In den letzten hundert Jahren hat die Kirche schrittweise dieses "Statut des Bürgerrechts" gefestigt, indem sie die Soziallehre vervollkommnete, immer in enger Verbindung mit der dynamischen Entwicklung der modernen Gesellschaft. Als 40 Jahre nach Rerum novarum die Arbeiterfrage eine umfangreiche soziale Frage geworden war, gab Pius XI. mit seiner Enzyklika Quadragesimo anno klare Hinweise zur Überwindung der Aufspaltung der Gesellschaft in Klassen. Als dann totalitäre Systeme die Freiheit und Würde des Menschen bedrohten, protestierten Pius XI. und Pius XII. mit nachdrücklichen Botschaften, und als nach dem zweiten Weltkrieg Europa großenteils zerstört war, zeigten erneut Pius XII. in wiederholten Botschaften und dann Johannes XXIII. mit seinen Enzykliken Mater et magistra und Pacem in terris den Weg zum sozialen Wiederaufbau und zur Festigung des Friedens. Das II. Ökumenische Vatikanische Konzil stellte mit der Pastoralkonstitution Gaudium et spes die Behandlung der Beziehungen zwischen Kirche und Welt in einen umfassenden theologischen Zusammenhang und erklärte: "Wurzelgrund, Träger und Ziel aller gesellschaftlichen Institutionen ist und muss auch sein die menschliche Person" (Nr. 25). Als in den 70er Jahren immer deutlicher das Drama der Entwicklungsländer hervortrat, entwarf Papst Paul VI. angesichts einer einseitigen Sicht der Wirtschaft mit seiner Enzyklika Populorum progressio ein Programm zur integralen Entwicklung der Völker. In jüngerer Zeit habe ich mit meinen drei Sozialenzykliken entscheidenden Problemen der Gesellschaft gegenüber Stellung bezogen: zur Würde der menschlichen Arbeit (Lahorem exercens), zur Überwindung der wirtschaftlichen und politischen Blöcke (Sollicitudo rei socialis) und im Anschluss an den Zusammenbruch des Systems des realen Sozialismus zur Errichtung einer neuen nationalen und internationalen Ordnung (Centesimus annus).
Diese kurze Zusammenfassung will zeigen, dass die Kirche in den letzten hundert Jahren nicht auf "das Wort, das ihr zukommt" - wie Leo XIII. sagte -, verzichtet hat, sondern dass sie sogar weiter erarbeitete, was Johannes XXIII. das "reiche Erbe" der katholischen Soziallehre nannte.

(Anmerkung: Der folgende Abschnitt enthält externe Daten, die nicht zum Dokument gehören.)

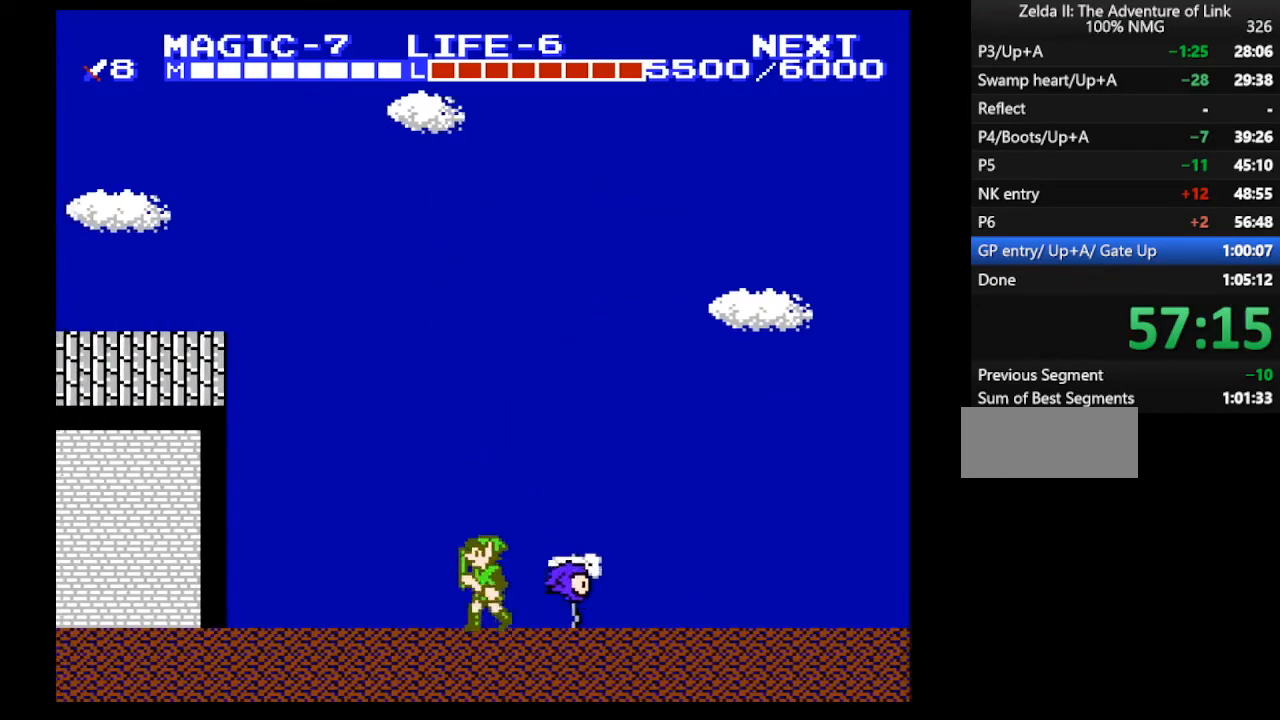
{"buttons": ["A", "DPAD_DOWN"], "events": [[133, "A", "down"], [267, "DPAD_DOWN", "down"], [267, "DPAD_LEFT", "up"]]}
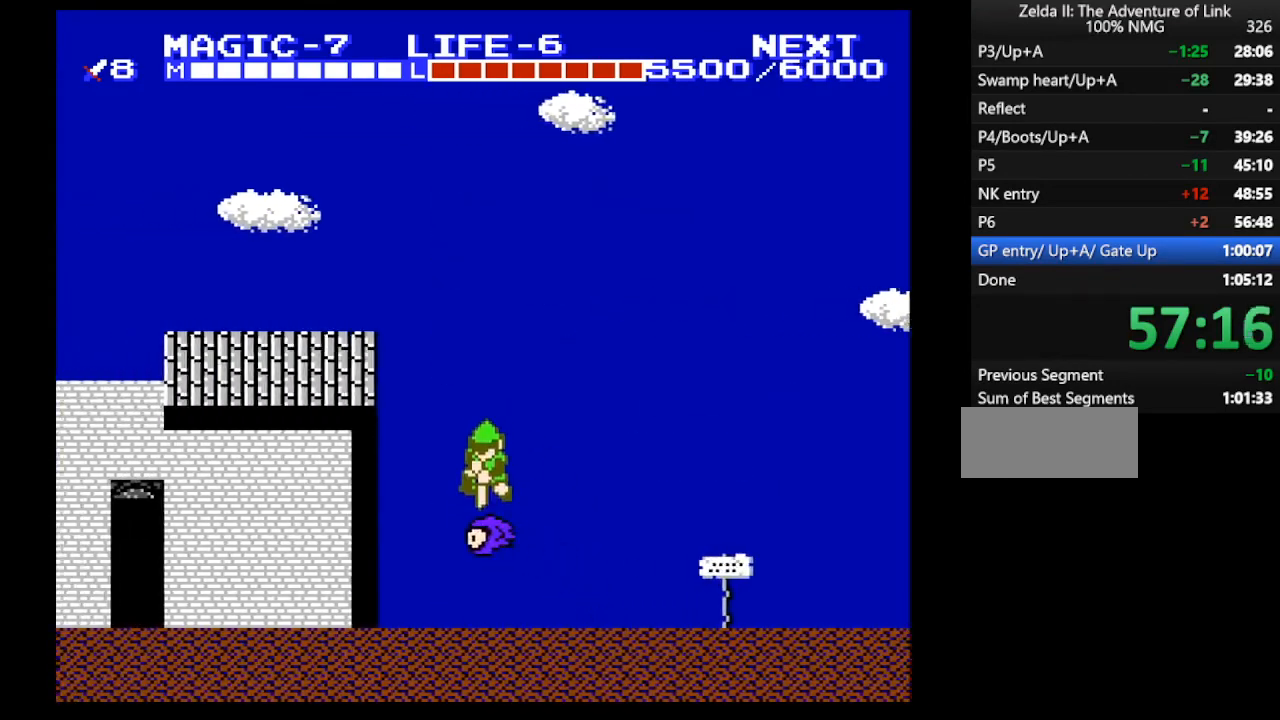
{"buttons": ["B", "DPAD_DOWN"], "events": [[267, "DPAD_RIGHT", "down"], [433, "B", "down"], [467, "A", "up"], [467, "DPAD_RIGHT", "up"]]}
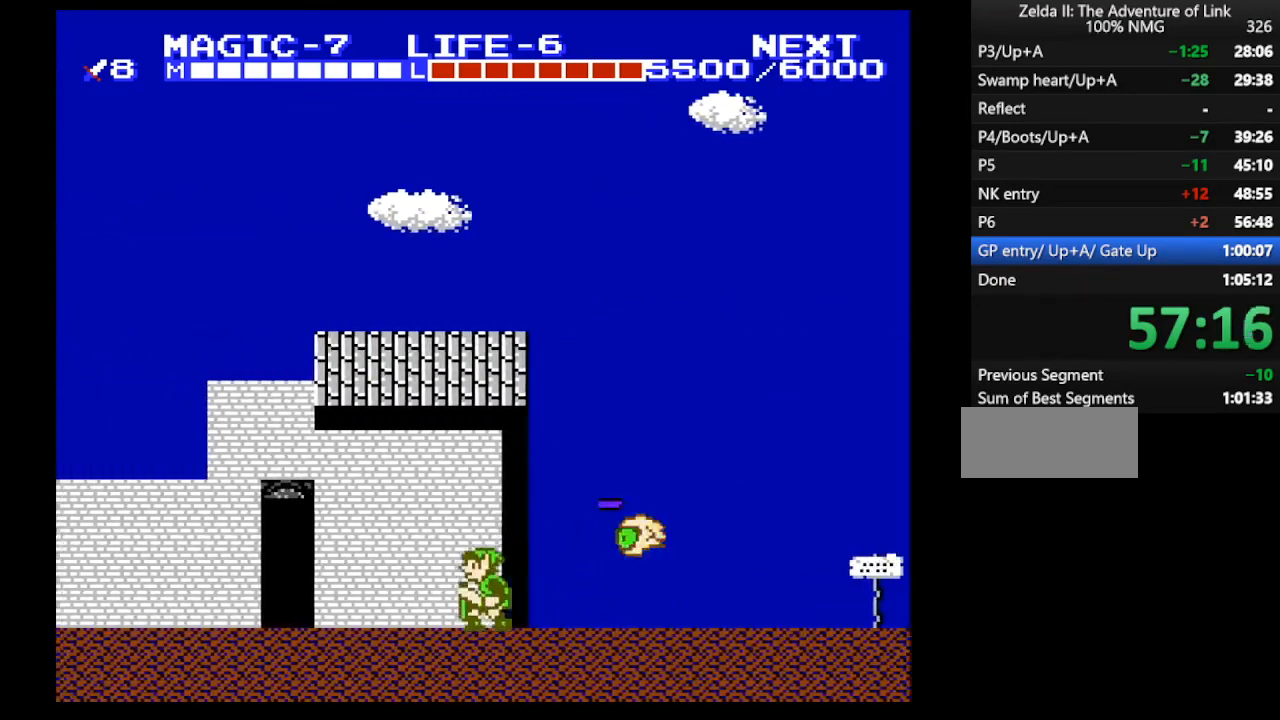
{"buttons": ["A", "DPAD_DOWN", "DPAD_RIGHT"], "events": [[33, "DPAD_LEFT", "down"], [67, "DPAD_DOWN", "up"], [133, "B", "up"], [367, "A", "down"], [367, "DPAD_LEFT", "up"], [400, "DPAD_RIGHT", "down"], [500, "DPAD_DOWN", "down"]]}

Eines tritt beim Blick auf diese hundert Jahre Geschichte hervor: Es ist der Kirche gelungen, das reiche Erbe der katholischen Soziallehre dank der engen Zusammenarbeit aufzubauen, die sie auf der einen Seite mit den katholischen sozialen Bewegungen und auf der anderen Seite mit den Fachleuten der Sozialwissenschaften pflegte. Schon Leo XIII. hatte diese Zusammenarbeit betont, und Pius Xl. sprach anerkennend von dem Beitrag der Wissenschaftler aus diesem Zweig der Humanwissenschaften für die Erarbeitung der Soziallehre. Johannes XXIII. betonte seinerseits in der Enzyklika Mater et magistra, dass sich die Soziallehre immer bemühen muss, "die wirkliche Lage der Dinge" zu berücksichtigen, und deswegen in ständigem Dialog mit den Sozialwissenschaften bleiben muss. Das II. Ökumenische Vatikanische Konzil endlich hat klar zugunsten der "Autonomie der irdischen Wirklichkeiten" (Gaudium et spes, Nr. 36) Stellung bezogen, die über die theologische Reflexion hinaus Gegenstand der Sozialwissenschaften und der Philosophie sind. Diese Pluralität der Zugänge widerspricht keineswegs den Aussagen des Glaubens. Diese berechtigte Autonomie muss daher von der Kirche und vor allem von ihrer Soziallehre gebührend berücksichtigt werden.
Ich selbst habe in der Enzyklika Sollicitudo rei socialis hervorgehoben, dass die katholische Soziallehre ihre Aufgaben in der Welt von heute nur "mit Hilfe rationaler Reflexion und wissenschaftlicher Erkenntnis" (Nr. 1) erfüllen kann, weil sie trotz der bleibenden Gültigkeit ihrer grundlegenden Prinzipien in ihrer Anwendung auch "vom Wandel der geschichtlichen Bedingungen und vom unaufhörlichen Fluss der Ereignisse" (Nr. 3) abhängt.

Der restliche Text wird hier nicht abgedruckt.